While animal welfare organizations like the Center for a Humane Economy and Animal Wellness Action are hailing this new legislation as a major win, pro-research groups are playing down the law, emphasizing these new rules will not change the drug approval process overnight. While true, the FDA still retains the discretion to require animal tests, – a brighter future for animals is on the horizon.
"We support alternative methods that are backed by science and provide the necessary data showing whether products are safe and effective," Namandjé Bumpus, the FDA's chief scientist, says. Bumpus favors moving away from animal testing when other approaches are readily available.

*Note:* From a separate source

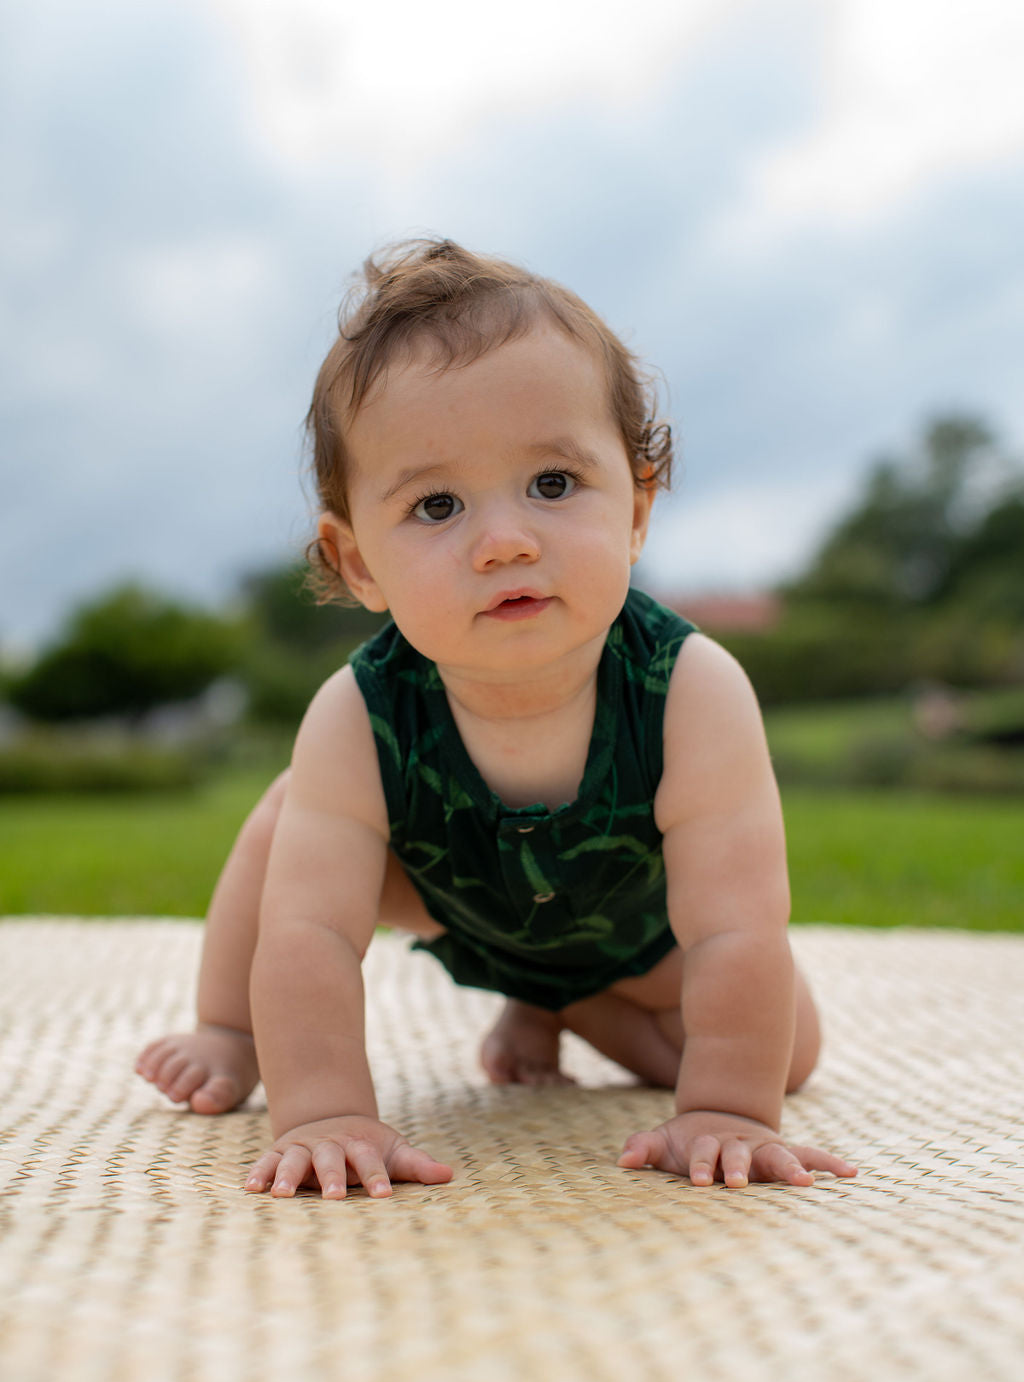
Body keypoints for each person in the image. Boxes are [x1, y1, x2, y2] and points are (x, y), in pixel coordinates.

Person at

To further that sentiment, the FDA received $5 million this year to launch an agency-wide program to study nonanimal alternatives and ways to reduce and refine animal testing. Though there have been significant improvements in alternative testing methods, it is going to take years before technology fills in all of the gaps and makes animal testing obsolete.
But, as it happens with new legislation and government agencies, the animal testing waters are still murky. While the new law — officially called the FDA Modernization Act 2.0 and part of a massive package of spending legislation, clears the way for drugs to proceed to human trials without animal testing, it doesn't prohibit animals to be part of the process anymore. Ongoing animal research will still be regulated by the Laboratory Welfare Act, which was passed in 1966 and relies on what some would consider outdated inhumane standards. So, as the family dog leans in for some ear scratches tonight, let's just not mention that part.